* Aim of the exercise: Pick each line containing the word "APERTURE" out of the data below.

* Data to examine:
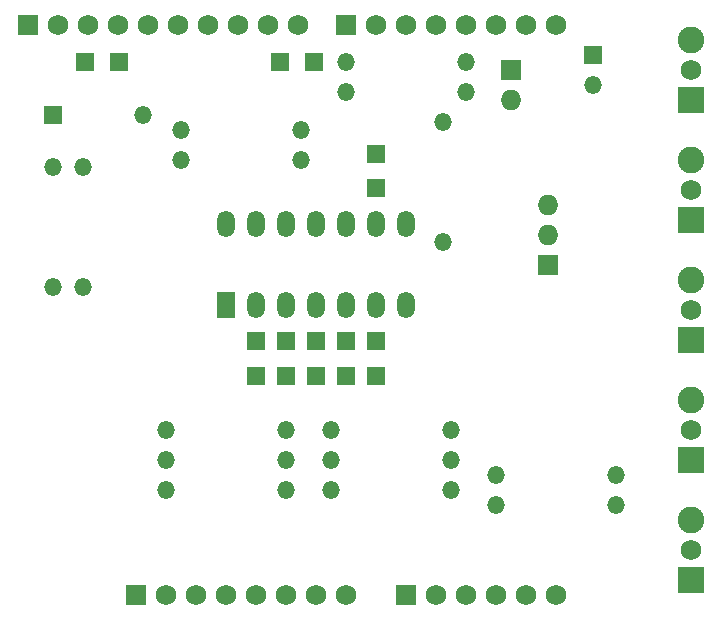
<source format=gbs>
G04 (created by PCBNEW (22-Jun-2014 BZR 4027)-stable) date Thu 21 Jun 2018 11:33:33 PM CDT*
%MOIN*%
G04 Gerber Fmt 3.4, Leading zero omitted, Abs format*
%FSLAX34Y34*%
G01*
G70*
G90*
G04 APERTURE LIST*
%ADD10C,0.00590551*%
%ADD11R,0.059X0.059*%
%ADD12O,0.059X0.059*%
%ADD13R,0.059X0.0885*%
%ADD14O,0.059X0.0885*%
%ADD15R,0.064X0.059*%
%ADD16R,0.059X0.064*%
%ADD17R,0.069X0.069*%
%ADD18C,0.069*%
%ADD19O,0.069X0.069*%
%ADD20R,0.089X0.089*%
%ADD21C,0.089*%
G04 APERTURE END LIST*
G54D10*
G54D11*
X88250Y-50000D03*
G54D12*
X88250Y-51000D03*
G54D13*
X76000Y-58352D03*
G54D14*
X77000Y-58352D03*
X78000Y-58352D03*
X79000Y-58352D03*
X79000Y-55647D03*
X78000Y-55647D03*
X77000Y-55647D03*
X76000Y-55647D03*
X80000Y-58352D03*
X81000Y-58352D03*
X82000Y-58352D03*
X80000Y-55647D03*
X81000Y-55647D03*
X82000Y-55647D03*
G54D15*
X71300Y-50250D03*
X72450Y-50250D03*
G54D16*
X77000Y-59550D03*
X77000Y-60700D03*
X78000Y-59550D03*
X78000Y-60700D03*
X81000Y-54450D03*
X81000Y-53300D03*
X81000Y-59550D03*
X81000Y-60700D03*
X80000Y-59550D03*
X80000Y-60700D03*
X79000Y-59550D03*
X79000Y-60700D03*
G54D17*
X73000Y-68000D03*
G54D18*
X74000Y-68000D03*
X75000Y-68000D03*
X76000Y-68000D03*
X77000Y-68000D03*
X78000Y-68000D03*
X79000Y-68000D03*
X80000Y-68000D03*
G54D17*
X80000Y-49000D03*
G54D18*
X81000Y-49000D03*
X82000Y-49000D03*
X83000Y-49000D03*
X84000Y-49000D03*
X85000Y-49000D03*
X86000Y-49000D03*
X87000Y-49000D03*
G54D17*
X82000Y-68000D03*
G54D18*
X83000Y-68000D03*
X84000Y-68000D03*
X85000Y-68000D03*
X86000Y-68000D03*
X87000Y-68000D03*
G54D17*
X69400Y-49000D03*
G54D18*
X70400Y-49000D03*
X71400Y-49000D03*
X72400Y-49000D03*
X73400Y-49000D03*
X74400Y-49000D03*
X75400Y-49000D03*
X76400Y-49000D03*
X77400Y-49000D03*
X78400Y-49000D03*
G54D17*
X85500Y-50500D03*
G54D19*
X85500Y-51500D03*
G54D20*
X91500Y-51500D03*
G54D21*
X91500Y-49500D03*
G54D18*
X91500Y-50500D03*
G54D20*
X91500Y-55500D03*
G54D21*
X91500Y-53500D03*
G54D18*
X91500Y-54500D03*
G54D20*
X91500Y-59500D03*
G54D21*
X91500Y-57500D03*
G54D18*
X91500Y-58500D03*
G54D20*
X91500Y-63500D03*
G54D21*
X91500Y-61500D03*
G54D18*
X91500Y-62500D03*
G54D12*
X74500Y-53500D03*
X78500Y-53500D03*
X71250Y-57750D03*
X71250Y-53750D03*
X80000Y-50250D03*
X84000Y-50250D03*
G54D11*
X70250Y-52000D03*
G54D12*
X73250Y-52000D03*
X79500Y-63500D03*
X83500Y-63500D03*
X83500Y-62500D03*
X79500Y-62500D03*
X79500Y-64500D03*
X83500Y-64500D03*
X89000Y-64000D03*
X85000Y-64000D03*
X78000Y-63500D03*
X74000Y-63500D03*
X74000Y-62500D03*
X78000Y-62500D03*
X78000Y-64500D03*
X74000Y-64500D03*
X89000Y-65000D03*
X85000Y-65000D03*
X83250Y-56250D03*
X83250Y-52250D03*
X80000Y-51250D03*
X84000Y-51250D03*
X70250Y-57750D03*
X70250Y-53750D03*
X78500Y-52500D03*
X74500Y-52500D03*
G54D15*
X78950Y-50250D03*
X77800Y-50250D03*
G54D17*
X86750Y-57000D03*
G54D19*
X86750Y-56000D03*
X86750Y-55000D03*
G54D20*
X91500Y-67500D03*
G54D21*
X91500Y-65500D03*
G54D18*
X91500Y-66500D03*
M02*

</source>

* Output for this task:
G04 APERTURE LIST*
G04 APERTURE END LIST*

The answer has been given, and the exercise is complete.